A major Japanese corporation gave an unprecedented apology Sunday to a 94-year-old U.S. prisoner of war for using American POWs for forced labor during World War II, nearly 70 years after the war ended.

At the solemn ceremony hosted by the Museum of Tolerance at the Simon Wiesenthal Center in Los Angeles, James Murphy, of Santa Maria, accepted the apology from executives of Mitsubishi Materials in front of a projected image of the U.S. and Japanese flags.

Murphy, who was forced to work in Mitsubishi copper mines under harsh conditions, called the apology sincere and remorseful.

"This is a glorious day," Murphy said. "For 70 years we wanted this."

Rabbi Abraham Cooper, an associate dean at the center whose primary focus in the past has been Holocaust education, said he believes the move is unprecedented.

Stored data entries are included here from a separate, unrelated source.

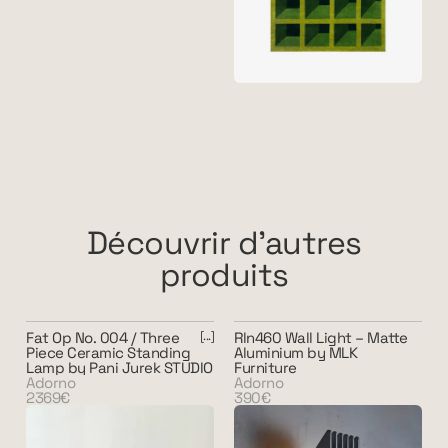
Découvrir d'autres
produits
Fat Op No. 004 / Three
Rln460 Wall Light – Matte
Piece Ceramic Standing
Aluminium by MLK
Lamp by Pani Jurek STUDIO
Furniture
Adorno
Adorno
2369€
390€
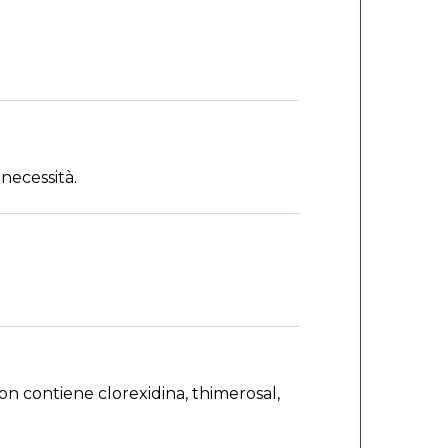
 necessità.
on contiene clorexidina, thimerosal,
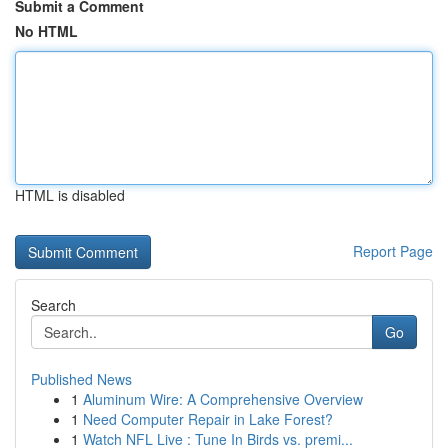
Submit a Comment
No HTML
HTML is disabled
Report Page
Search
Go
Published News
1
Aluminum Wire: A Comprehensive Overview
1
Need Computer Repair in Lake Forest?
1
Watch NFL Live : Tune In Birds vs. premi...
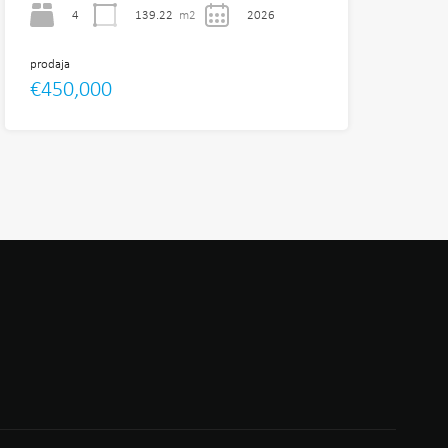
4
139.22
m2
2026
prodaja
€450,000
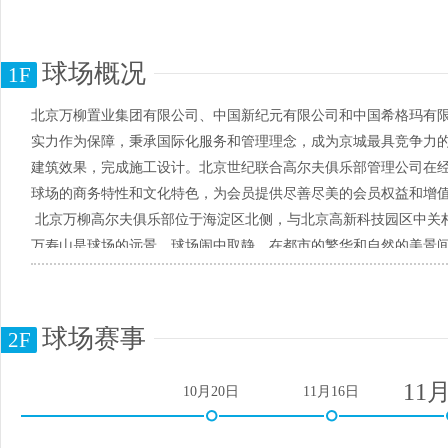
球场概况
1F
北京万柳置业集团有限公司、中国新纪元有限公司和中国希格玛有
实力作为保障，秉承国际化服务和管理理念，成为京城最具竞争力
建筑效果，完成施工设计。北京世纪联合高尔夫俱乐部管理公司在经
球场的商务特性和文化特色，为会员提供尽善尽美的会员权益和增
北京万柳高尔夫俱乐部位于海淀区北侧，与北京高新科技园区中关村
万寿山是球场的远景，球场闹中取静，在都市的繁华和自然的美景
利，出入快捷。
北京万柳高尔夫俱乐部占地2700亩，由一个具有国际锦标级水准的
1座天然草皮练习场及2座建筑面积分别为2500平方米和7500平
球场赛事
2F
所。
美国著名的建筑、景观设计权威sasaki公司在设计万柳高尔夫
11
10月20日
11月16日
和建筑景观，演绎出了一个独具风情的国际锦标级球场。球场场地
可能回避太阳对球手眼睛的直射。球场洞洞以万寿山为背景，完成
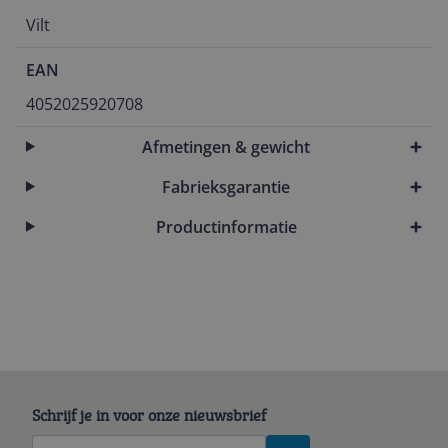
Vilt
EAN
4052025920708
Afmetingen & gewicht
Fabrieksgarantie
Productinformatie
Schrijf je in voor onze nieuwsbrief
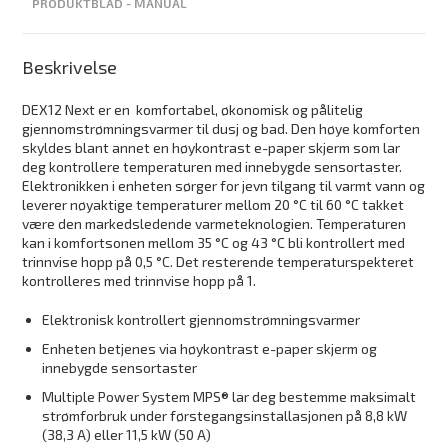
PRODUKTBLAD - MANUAL
Beskrivelse
DEX12 Next er en komfortabel, økonomisk og pålitelig
gjennomstrømningsvarmer til dusj og bad. Den høye komforten
skyldes blant annet en høykontrast e-paper skjerm som lar
deg kontrollere temperaturen med innebygde sensortaster.
Elektronikken i enheten sørger for jevn tilgang til varmt vann og
leverer nøyaktige temperaturer mellom 20 °C til 60 °C takket
være den markedsledende varmeteknologien. Temperaturen
kan i komfortsonen mellom 35 °C og 43 °C bli kontrollert med
trinnvise hopp på 0,5 °C. Det resterende temperaturspekteret
kontrolleres med trinnvise hopp på 1.
Elektronisk kontrollert gjennomstrømningsvarmer
Enheten betjenes via høykontrast e-paper skjerm og
innebygde sensortaster
Multiple Power System MPS® lar deg bestemme maksimalt
strømforbruk under førstegangsinstallasjonen på 8,8 kW
(38,3 A) eller 11,5 kW (50 A)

"As far as I know, this is a piece of history," Cooper told The Associated Press recently. "It's the first time a major Japanese company has ever made such a gesture. We hope this will spur other companies to join in and do the same."

Japan's government issued a formal apology to American POWs in 2009 and again in 2010. But the dwindling ranks of POWs used as slaves at mines and industrial plants have so far had little luck in getting apologies from the corporations who used them, sometimes under brutal conditions.

Some 12,000 American prisoners were shipped to Japan and forced to work at more than 50 sites to support imperial Japan's war effort, and about 10 percent died, according to Kinue Tokudome, director of the U.S.-Japan Dialogue on POWs, who has spearheaded the lobbying effort for companies to apologize.